L'aéroport de Montpellier Méditerranée (code IATA : MPL) est implanté à 8 kilomètres au sud-est du centre historique de Montpellier, en bordure de la plaine languedocienne là où la dernière lumière méditerranéenne s'aplatit sur l'horizon avant la côte héraultaise. C'est un aéroport régional français de taille moyenne — traitant environ trois millions de passagers par an — qui a été profondément transformé au cours des deux dernières décennies par l'essor du transport aérien à bas coûts, notamment l'expansion agressive de Ryanair dans le sud de la France.
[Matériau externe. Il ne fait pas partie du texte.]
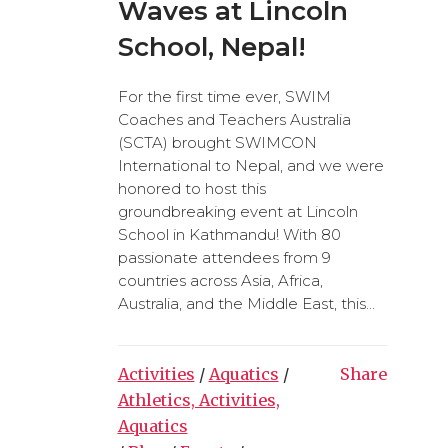
Waves at Lincoln
School, Nepal!
For the first time ever, SWIM
Coaches and Teachers Australia
(SCTA) brought SWIMCON
International to Nepal, and we were
honored to host this
groundbreaking event at Lincoln
School in Kathmandu! With 80
passionate attendees from 9
countries across Asia, Africa,
Australia, and the Middle East, this...
Activities
/
Aquatics
/
Share
Athletics, Activities,
Aquatics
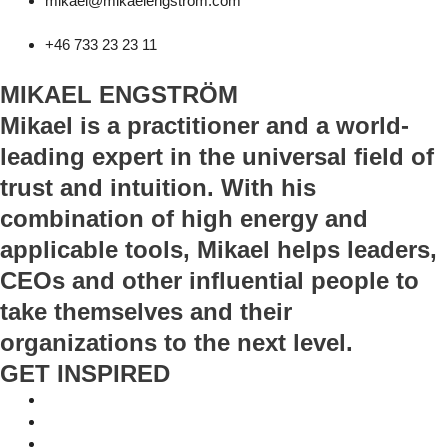
mikael@mikaelengstrom.com
+46 733 23 23 11
MIKAEL ENGSTRÖM
Mikael is a practitioner and a world-
leading expert in the universal field of
trust and intuition. With his
combination of high energy and
applicable tools, Mikael helps leaders,
CEOs and other influential people to
take themselves and their
organizations to the next level.
GET INSPIRED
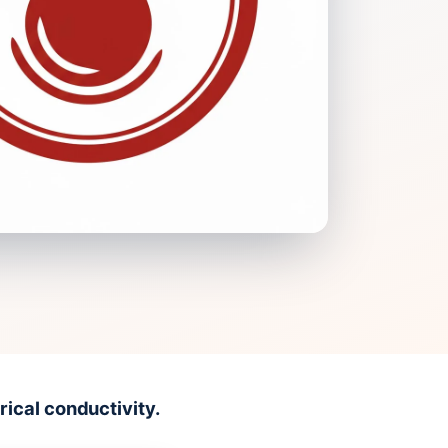
ical conductivity.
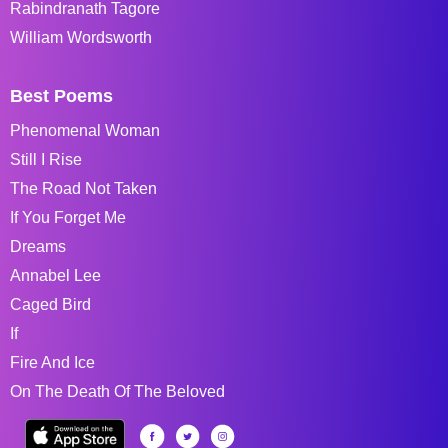
Rabindranath Tagore
William Wordsworth
Best Poems
Phenomenal Woman
Still I Rise
The Road Not Taken
If You Forget Me
Dreams
Annabel Lee
Caged Bird
If
Fire And Ice
On The Death Of The Beloved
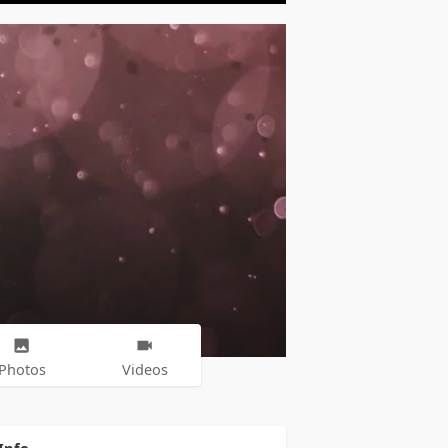
Photos
Videos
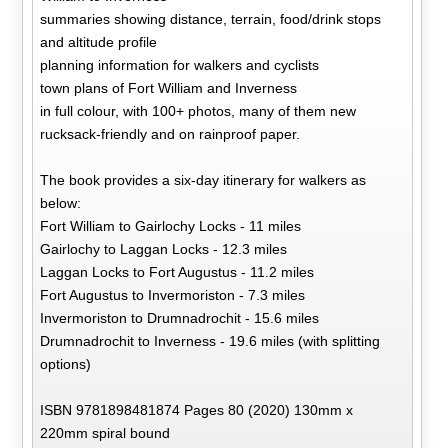
summaries showing distance, terrain, food/drink stops
and altitude profile
planning information for walkers and cyclists
town plans of Fort William and Inverness
in full colour, with 100+ photos, many of them new
rucksack-friendly and on rainproof paper.
The book provides a six-day itinerary for walkers as
below:
Fort William to Gairlochy Locks - 11 miles
Gairlochy to Laggan Locks - 12.3 miles
Laggan Locks to Fort Augustus - 11.2 miles
Fort Augustus to Invermoriston - 7.3 miles
Invermoriston to Drumnadrochit - 15.6 miles
Drumnadrochit to Inverness - 19.6 miles (with splitting
options)
ISBN 9781898481874 Pages 80 (2020) 130mm x
220mm spiral bound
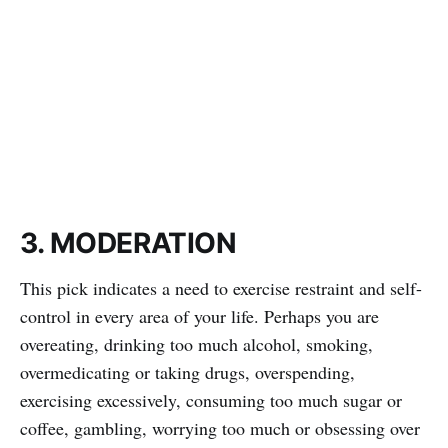
3. MODERATION
This pick indicates a need to exercise restraint and self-
control in every area of your life. Perhaps you are
overeating, drinking too much alcohol, smoking,
overmedicating or taking drugs, overspending,
exercising excessively, consuming too much sugar or
coffee, gambling, worrying too much or obsessing over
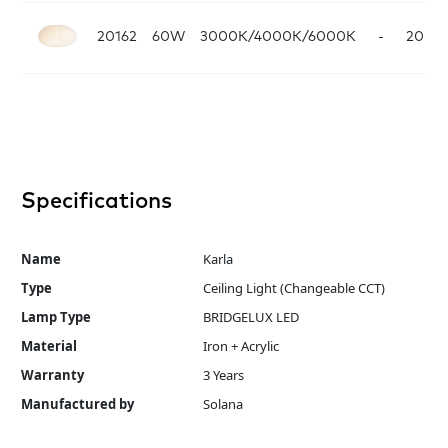
20162
60W
3000K/4000K/6000K
-
20
Wh
Specifications
Name
Karla
Type
Ceiling Light (Changeable CCT)
Lamp Type
BRIDGELUX LED
Material
Iron + Acrylic
Warranty
3 Years
Manufactured by
Solana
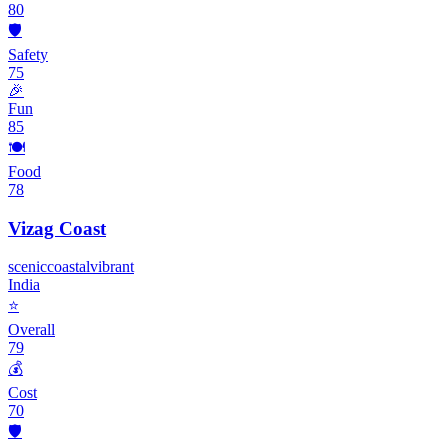
80
🛡️
Safety
75
🎉
Fun
85
🍽️
Food
78
Vizag Coast
scenic
coastal
vibrant
India
⭐
Overall
79
💰
Cost
70
🛡️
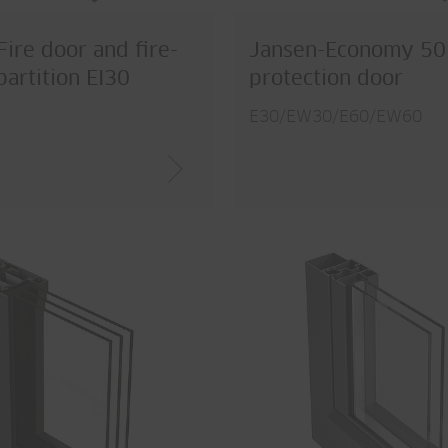
Fire door and fire-
Jansen-Economy 50 
partition EI30
protection door
E30/EW30/E60/EW60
L'association d'une forte saisonnalité touristique, du modèle de rotation extrêmement serré de Ryanair et des conditions météorologiques particulières du Languedoc méditerranéen — notamment la tramontane — fait de MPL un haut lieu des perturbations de vols. Si votre vol à Montpellier a subi un retard à l'arrivée de plus de trois heures, a été annulé sans préavis d'au moins 14 jours, ou si vous avez été refusé à l'embarquement en raison d'une surréservation, vous avez très probablement droit à jusqu'à 600 € par passager en vertu du règlement CE n° 261/2004. Ce guide vous explique précisément comment le règlement s'applique à MPL, ce que signifie la tramontane pour votre demande, et comment le délai de prescription français de cinq ans joue en votre faveur.




Comment fonctionne EU261 à l'aéroport de Montpellier Méditerranée
Le règlement CE n° 261/2004 est directement applicable dans les 27 États membres de l'Union européenne. La France étant un État membre de l'UE, chaque vol au départ de l'aéroport de Montpellier Méditerranée est couvert par le règlement, quelle que soit la nationalité de la compagnie aérienne. Ryanair (immatriculée en Irlande), Air France (immatriculée en France), easyJet, Transavia, Volotea et tous les transporteurs charters et saisonniers doivent se conformer au règlement. Les trois types de perturbations qualifiantes sont identiques dans tous les aéroports européens : les retards à l'arrivée à destination finale d'au moins trois heures, les annulations sans préavis de 14 jours et les refus d'embarquement consécutifs à une surréservation ou à des décisions opérationnelles.
L'indemnisation est fixée à 250 € pour les vols inférieurs à 1 500 km, 400 € pour les vols entre 1 500 km et 3 500 km, et 600 € pour les vols supérieurs à 3 500 km, par passager et indépendamment du tarif payé.